The three aspects, lack of trust and lack of a trusted third party, availability of resources, and information transparency will impact the viability of a blockchain project. Typical examples where these criteria apply are:
Crowdfunding initiatives like Gofundme and Kickstarter are increasingly popular which suggests people want to have a direct say in product development. Blockchains take this interest to the next level, potentially creating crowd-sourced venture capital funds. In 2016, one such experiment, the Ethereum-based DAO (Decentralized Autonomous Organization), raised $100 million USD in two weeks. Participants purchased “DAO tokens” allowing them to vote on smart contract venture capital investments. It needs to be said that several people expressed concerns that the code was vulnerable to attack and the infamous DAO hack (4) proved this to be the case. It’s also important to note that the Ethereum network has no such bugs and has been working perfectly the entire time.
Supply chain auditing
Blockchains provide an easy way to certify that the backstories of the things we buy are genuine. Consumers want to know that the ethical claims companies make about their products are real. Since transparency comes with blockchain-based timestamping of a date and location of a product that corresponds to a product number.
Developing digital identity standards is proving to be a very complex process. There are many initiatives that have been trying to tackle this, but technical issues aside, a universal online identity solution requires cooperation between private entities and government. The ability to verify your identity is essential for financial transactions that happen online. Blockchains can offer enhanced methods for proving who you are, along with the possibility to digitize personal documents. Having a secure identity will also be important for other online interactions e.g. in the sharing economy. A good reputation, after all, is the most important condition for conducting transactions online.

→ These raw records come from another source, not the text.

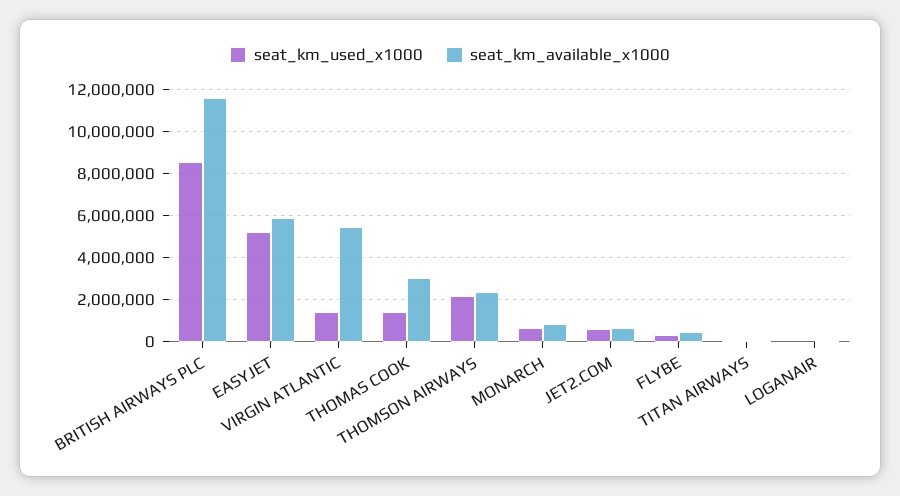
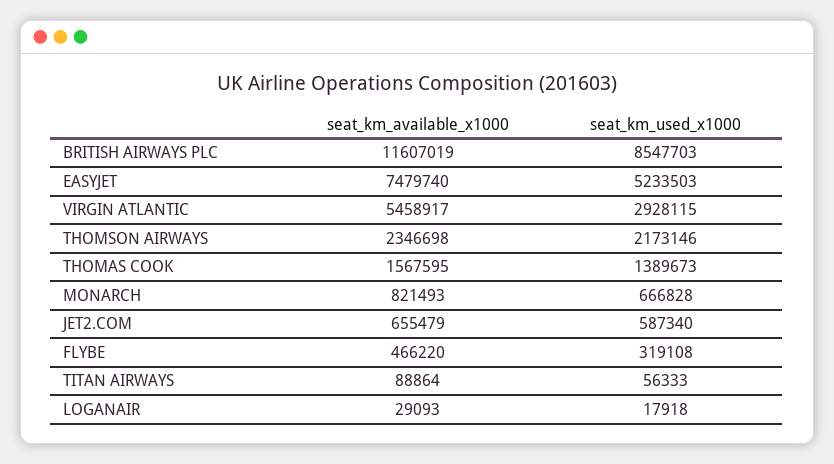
seat_km_available_x1000, EASYJET: 6000000 -> 7479740
seat_km_used_x1000, VIRGIN ATLANTIC: 1500000 -> 2928115
seat_km_available_x1000, THOMAS COOK: 3000000 -> 1567595

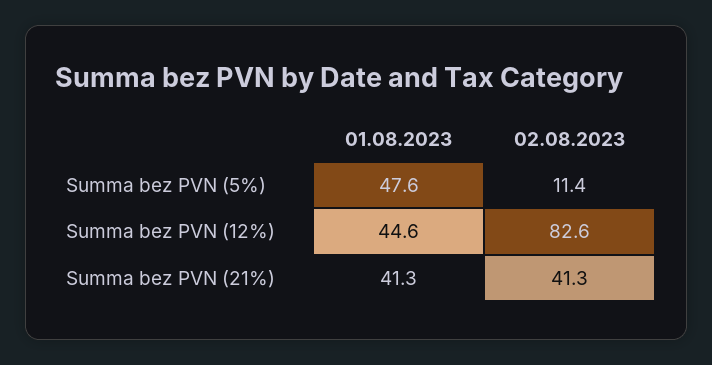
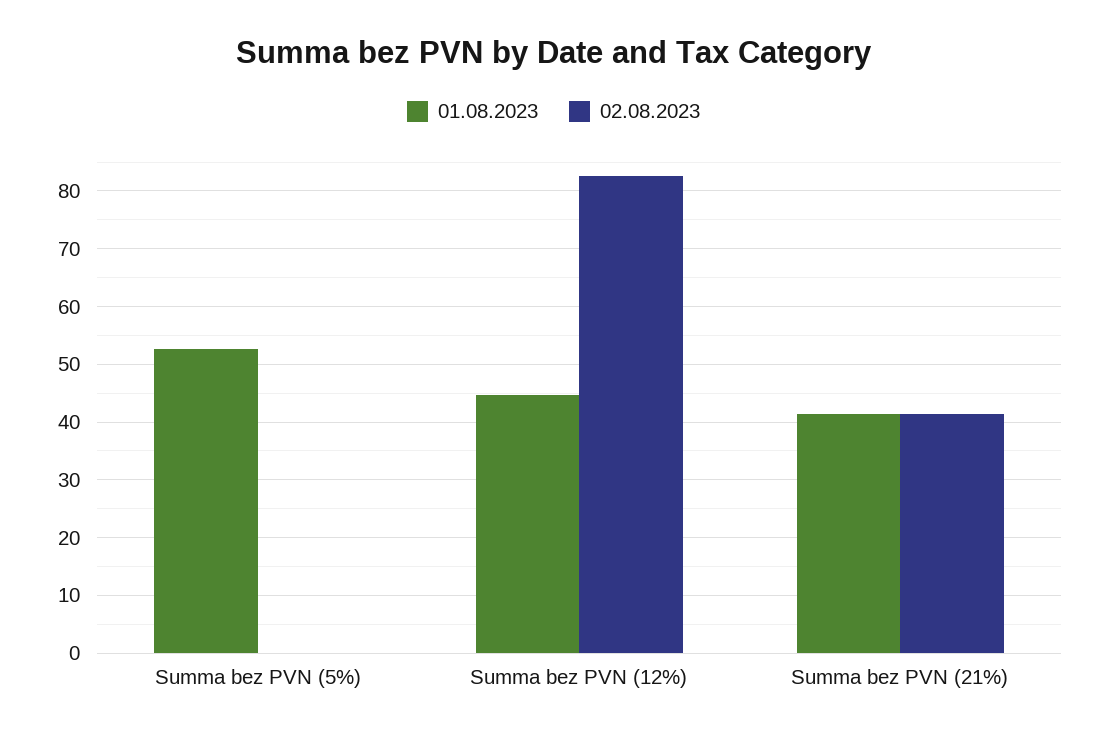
01.08.2023, Summa bez PVN (5%): 47.6 -> 52
02.08.2023, Summa bez PVN (5%): 11.4 -> 0

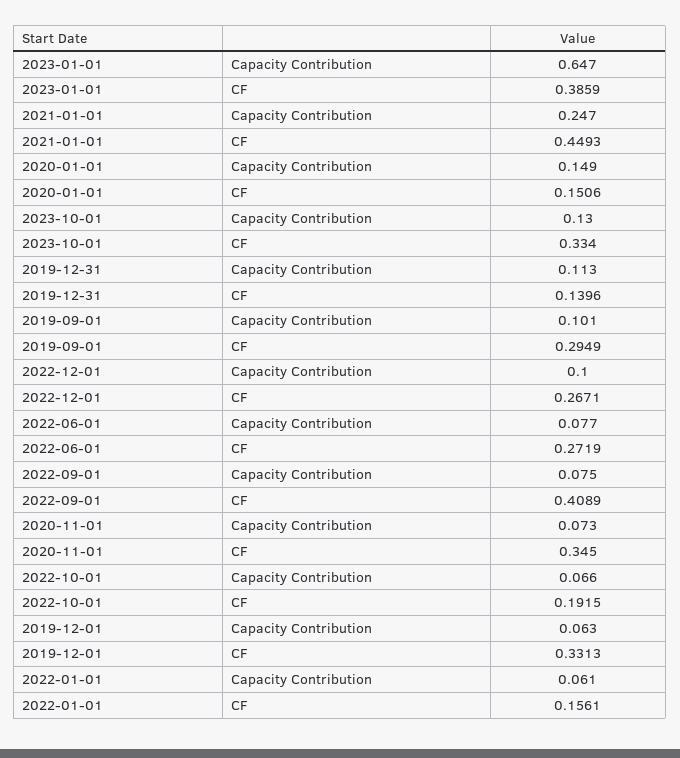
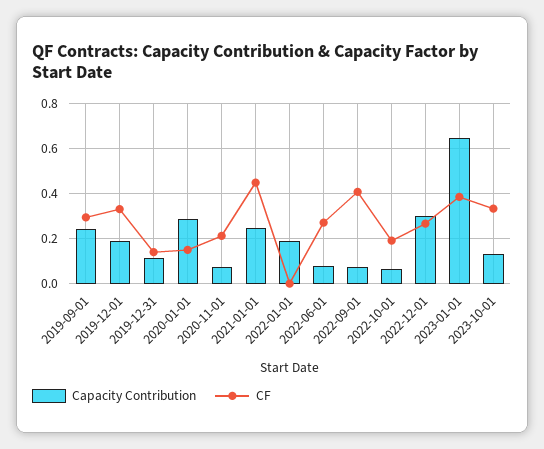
Capacity Contribution, 2020-01-01: 0.149 -> 0.3
Capacity Contribution, 2019-09-01: 0.101 -> 0.25
Capacity Contribution, 2022-12-01: 0.1 -> 0.3
CF, 2020-11-01: 0.345 -> 0.2
Capacity Contribution, 2019-12-01: 0.063 -> 0.2
Capacity Contribution, 2022-01-01: 0.061 -> 0.2
CF, 2022-01-01: 0.1561 -> 0

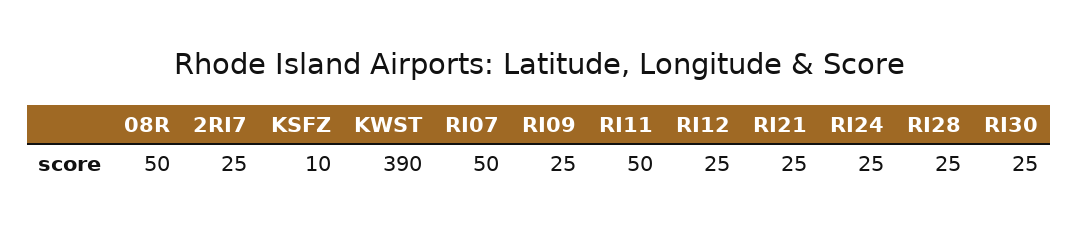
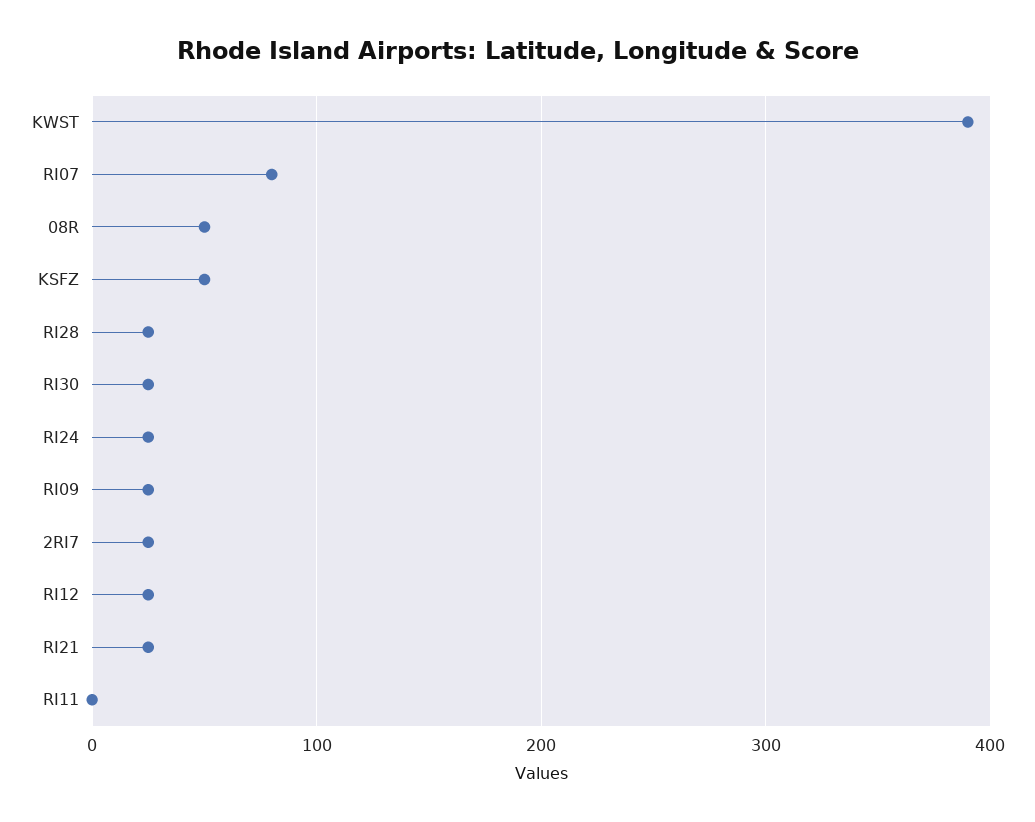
KSFZ: 10 -> 50
RI07: 50 -> 80
RI11: 50 -> 0

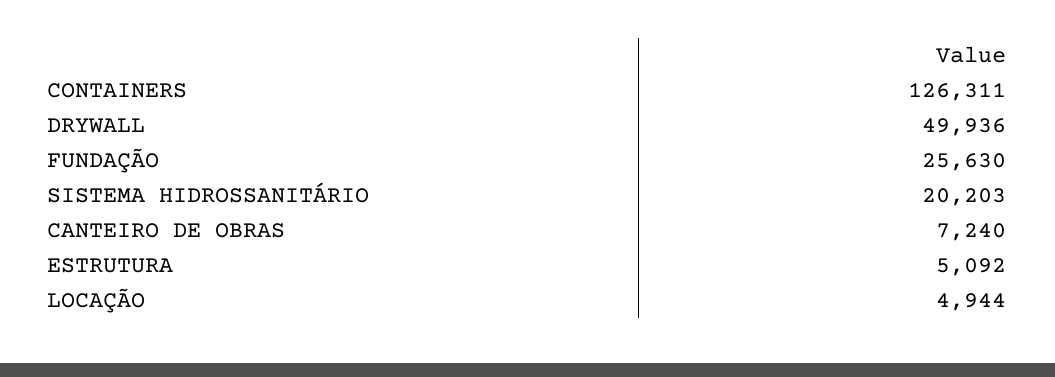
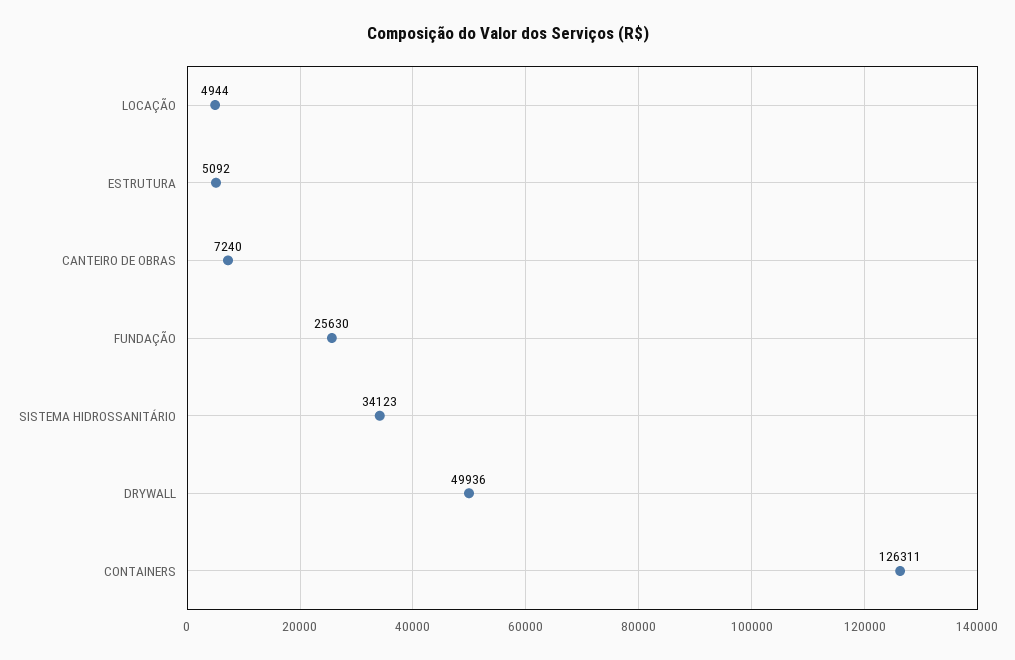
SISTEMA HIDROSSANITÁRIO: 20203 -> 34123

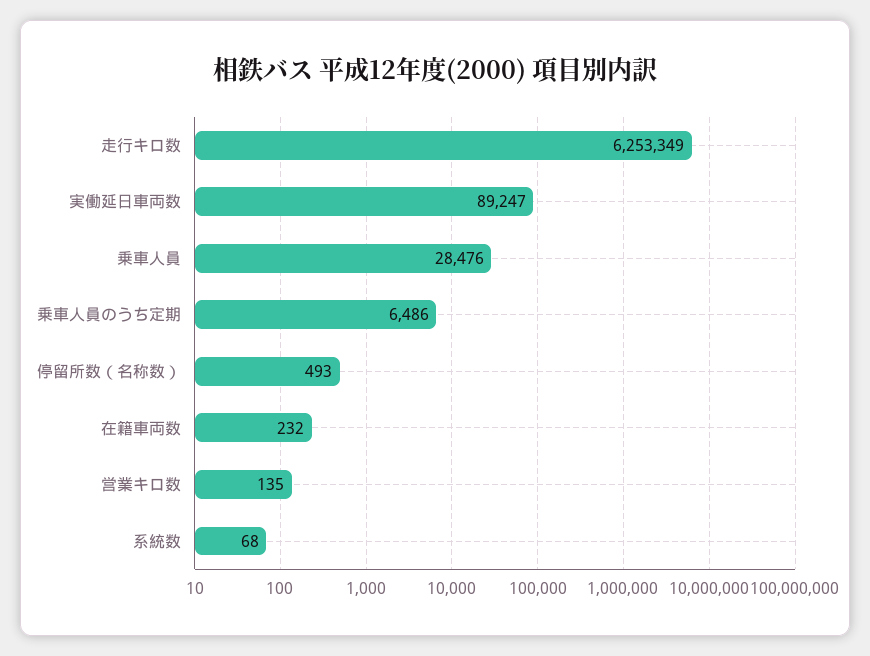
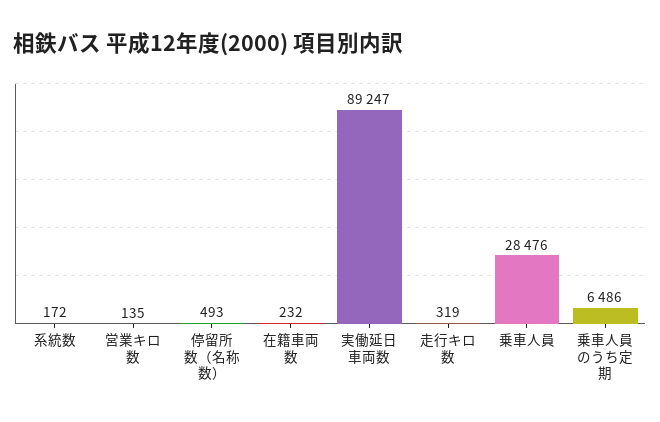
走行キロ数: 6253349 -> 319
系統数: 68 -> 172

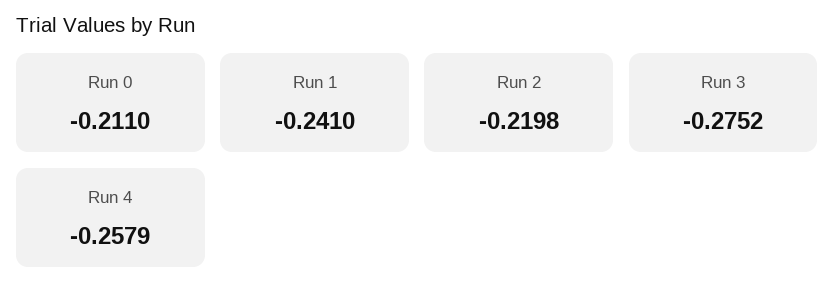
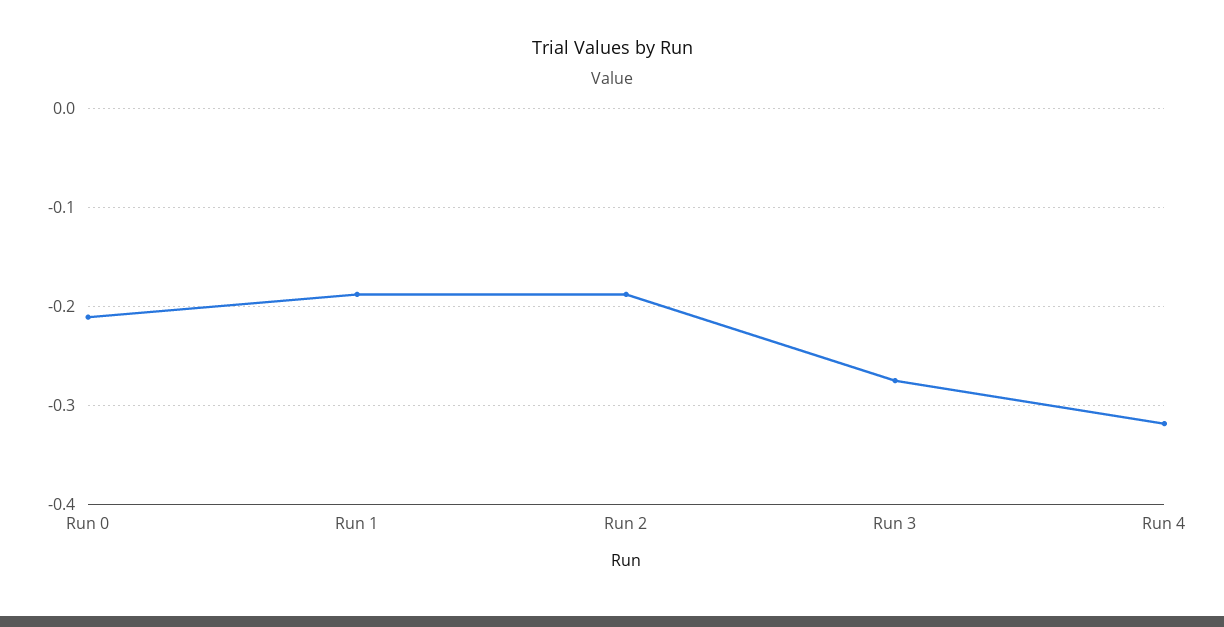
Run 1: -0.241 -> -0.19
Run 2: -0.2198 -> -0.19
Run 4: -0.2579 -> -0.32

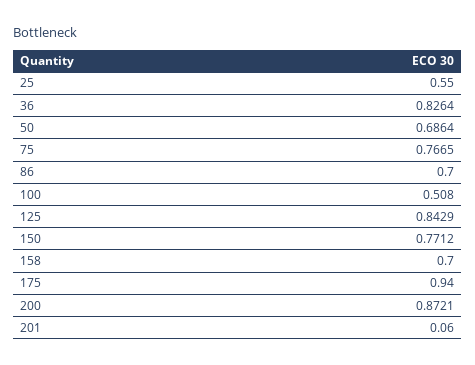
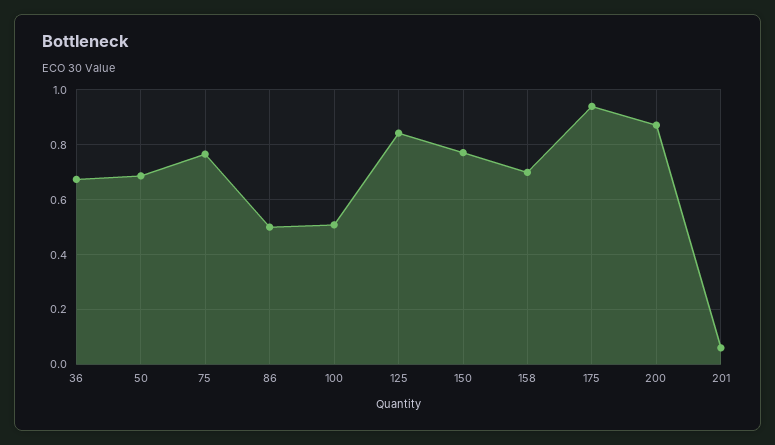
25: 0.55 -> none
36: 0.8264 -> 0.675
86: 0.7 -> 0.5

Many more examples, not all of them valid when challenged against the mentioned criteria though, can be found here: https://medium.com/fluree/blockchain-for-2018-and-beyond-a-growing-list-of-blockchain-use-cases-37db7c19fb99
Blockchain technology can power a world in which contracts are stored as code in a transparent shared database, shielded from deletion, tampering and modification. The potential of the blockchain can translate into individuals, organizations, and machines interacting with each other with as little friction as possible. Every task, transaction or agreement would have a digital signature that can be identified, stored, shared and verified. Third parties like banks and governments, but also notaries and accountants might no longer be necessary. But implementing and applying the technology comes at a cost. And it’s therefore wise to analyze if any new project that wants to implement a blockchain does so because of valid criteria in terms of trust, transparency and resources.
To name a few: Litecoin, NEO, Ethereum’s Raiden Network, Bitcoin’s Lightning Network, Nano, Nem, Ripple, Cardano, Waves, Stellar, IOTA, and many more.
Another solution for maintaining privacy may be zero-knowledge proof (https://en.wikipedia.org/wiki/Zero-knowledge_proof). Protocols that implement this allow two parties (a prover and a verifier) to prove that a proposition is true, without revealing any information about that thing apart from it being true.